▶ [Records supplied]:
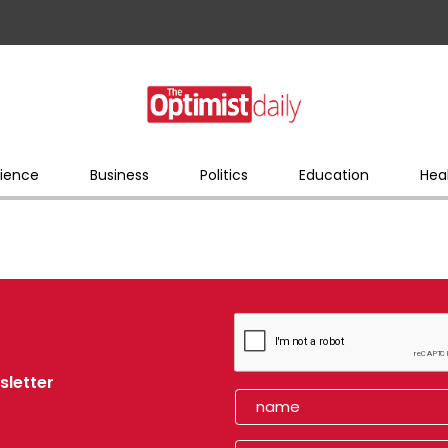
ience
Business
Politics
Education
Hea
sletter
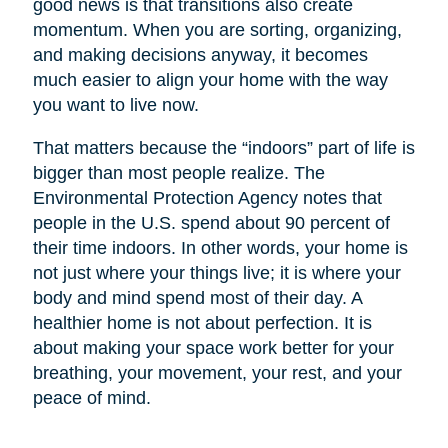
good news is that transitions also create
momentum. When you are sorting, organizing,
and making decisions anyway, it becomes
much easier to align your home with the way
you want to live now.
That matters because the “indoors” part of life is
bigger than most people realize. The
Environmental Protection Agency notes that
people in the U.S. spend about 90 percent of
their time indoors. In other words, your home is
not just where your things live; it is where your
body and mind spend most of their day. A
healthier home is not about perfection. It is
about making your space work better for your
breathing, your movement, your rest, and your
peace of mind.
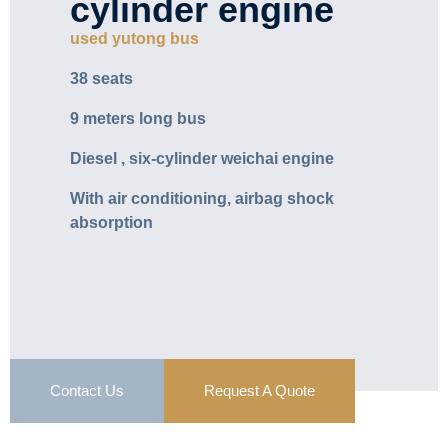
cylinder engine
used yutong bus
38 seats
9 meters long bus
Diesel , six-cylinder weichai engine
With air conditioning, airbag shock
absorption
Contact Us
Request A Quote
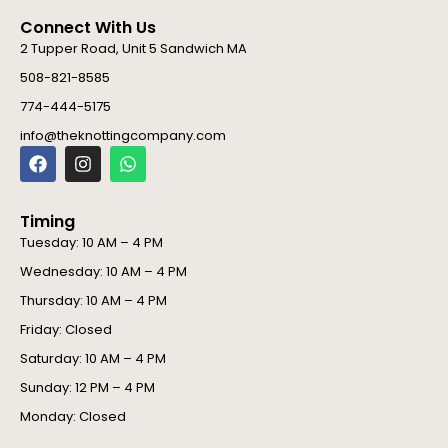
Connect With Us
2 Tupper Road, Unit 5 Sandwich MA
508-821-8585
774-444-5175
info@theknottingcompany.com
F
I
W
a
n
h
c
s
a
e
t
t
Timing
b
a
s
o
g
a
Tuesday: 10 AM – 4 PM
o
r
p
Wednesday: 10 AM – 4 PM
k
a
p
m
Thursday: 10 AM – 4 PM
Friday: Closed
Saturday: 10 AM – 4 PM
Sunday: 12 PM – 4 PM
Monday: Closed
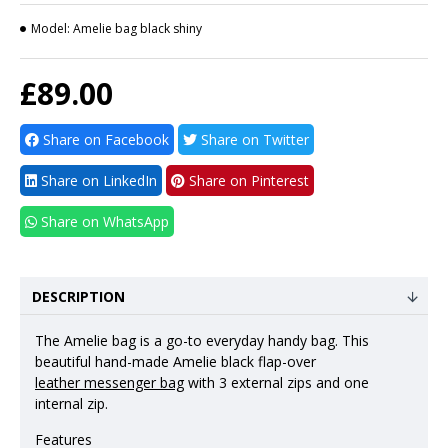
Model:
Amelie bag black shiny
£89.00
Share on Facebook
Share on Twitter
Share on LinkedIn
Share on Pinterest
Share on WhatsApp
DESCRIPTION
The Amelie bag is a go-to everyday handy bag. This
beautiful hand-made Amelie black flap-over
leather messenger bag
with 3 external zips and one
internal zip.
Features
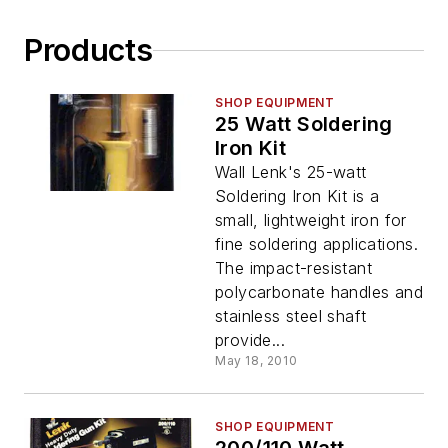
Products
SHOP EQUIPMENT
25 Watt Soldering
Iron Kit
Wall Lenk's 25-watt
Soldering Iron Kit is a
small, lightweight iron for
fine soldering applications.
The impact-resistant
polycarbonate handles and
stainless steel shaft
provide...
May 18, 2010
SHOP EQUIPMENT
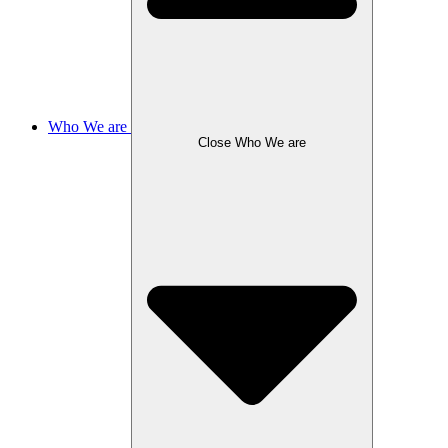
Who We are
Close Who We are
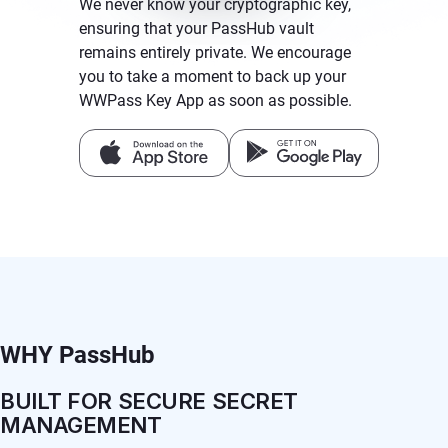
We never know your cryptographic key,
ensuring that your PassHub vault
remains entirely private. We encourage
you to take a moment to back up your
WWPass Key App as soon as possible.
WHY PassHub
BUILT FOR SECURE SECRET
MANAGEMENT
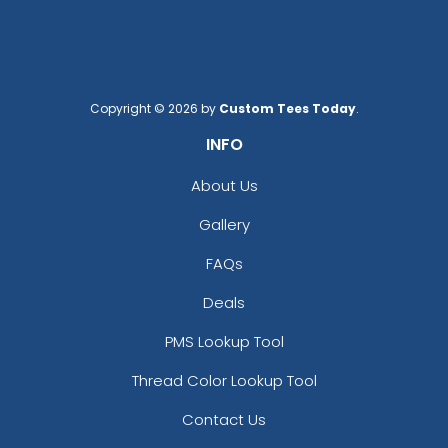
Copyright © 2026 by
Custom Tees Today
.
INFO
About Us
Gallery
FAQs
Deals
PMS Lookup Tool
Thread Color Lookup Tool
Contact Us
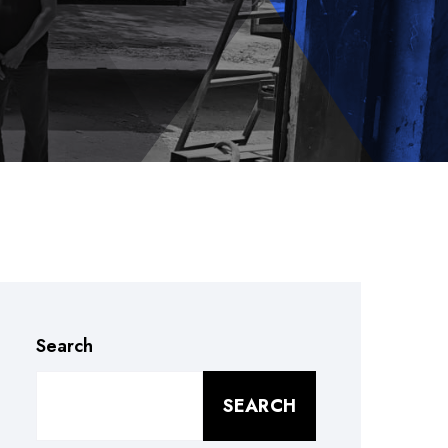
Search
SEARCH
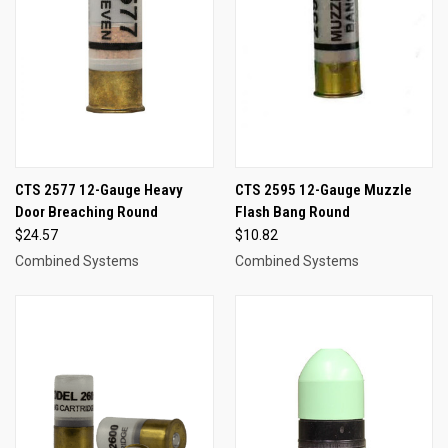
CTS 2577 12-Gauge Heavy
CTS 2595 12-Gauge Muzzle
Door Breaching Round
Flash Bang Round
$24.57
$10.82
Combined Systems
Combined Systems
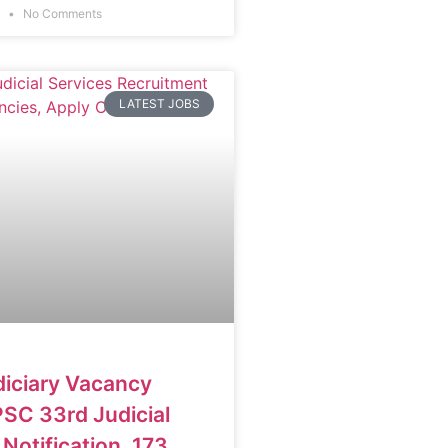
6
No Comments
LATEST JOBS
diciary Vacancy
SC 33rd Judicial
Notification, 173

▶ [Work order]:
Pull out all lines from the listing that contain the string "live".

▶ [Task response]:
you want to live now.
not just where your things live; it is where your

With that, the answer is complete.